An incomplete Photosystem II structure from cyanobacteria.  Proteins as ribbons, pigments as green ball-and-sticks wedged between them.  Illustration by Curtis Neveu, from Wikipedia.

You can tell just from looking at this that it’s a much much more complicated system, with dozens of proteins involved (not all pictured and not all part of the photosystem) and multiple types of pigments embedded in it.  What happens in these photosystems is special:  they are where the energy of light is turned into an internal redox gradient.  Light hits one of the pigments in the photosystem, or one of some dispersed ‘antenna’ pigments elsewhere in the membrane of the cell.  These pigments become electrically excited, and are capable of transferring this excitation back and forth between themselves, until the pigment at the active center of the photosystem is excited.  At the active center, this electronically excited pigment transfers an electron to another molecule, losing that electron.  When this happens, suddenly you have one molecule with an overabundance of electrons (a very strong reducing agent) and one with a deficit of electrons (a very strong oxidizing agent).  It is very energetically favorable for those molecules to react and release this energy like any other favorable redox reaction.  But the structure of the photosystem catalyzes the creation of that gradient from the excited pigment, not its dissipation by letting them react.  To dissipate the new redox gradient between these two molecules, the electrons have to go through a Rube Goldberg apparatus that wrings as much energy as possible from them in the process.

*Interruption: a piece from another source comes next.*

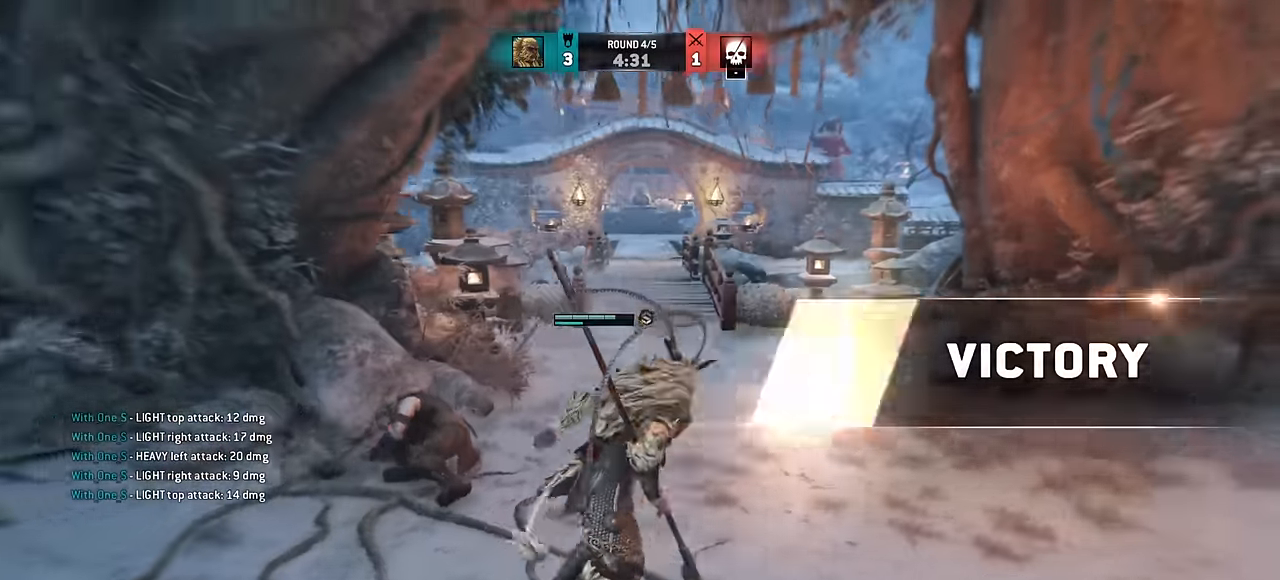
{"keys": [], "mouse": [], "events": [[100, "shift", "up"], [484, "w", "up"]]}
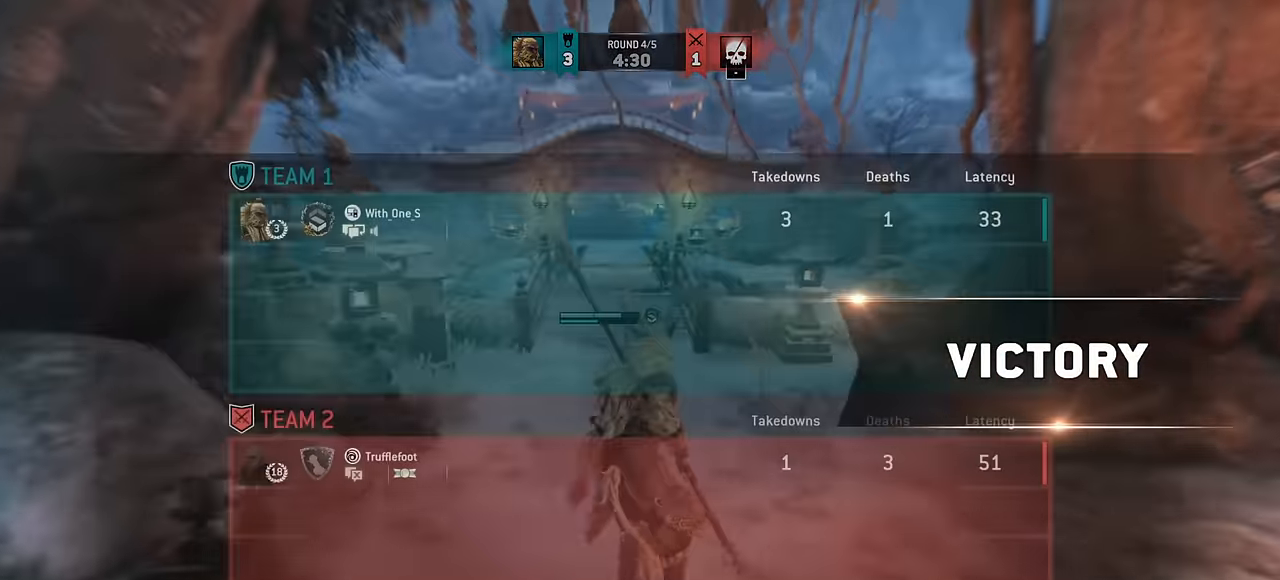
{"keys": [], "mouse": [], "events": []}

Some phototrophic organisms (green nonsulfur bacteria, most purple nonsulfur bacteria, etc) basically just run the electrons from one photosystem through a circular electron transport chain, running them from the photosystem through membrane protein complexes until the end of the chain dumps the now lower-energy electron back into the oxidized pigment, restoring it to its original state but having pumped several protons across the membrane in the process.  This, again, just extracts energy from the light and puts it into the form of a proton gradient that the rotary ATP synthase or other processes can dissipate to let the cell do its business but does it much more efficiently than bacteriorhodopsin can at the expense of complexity.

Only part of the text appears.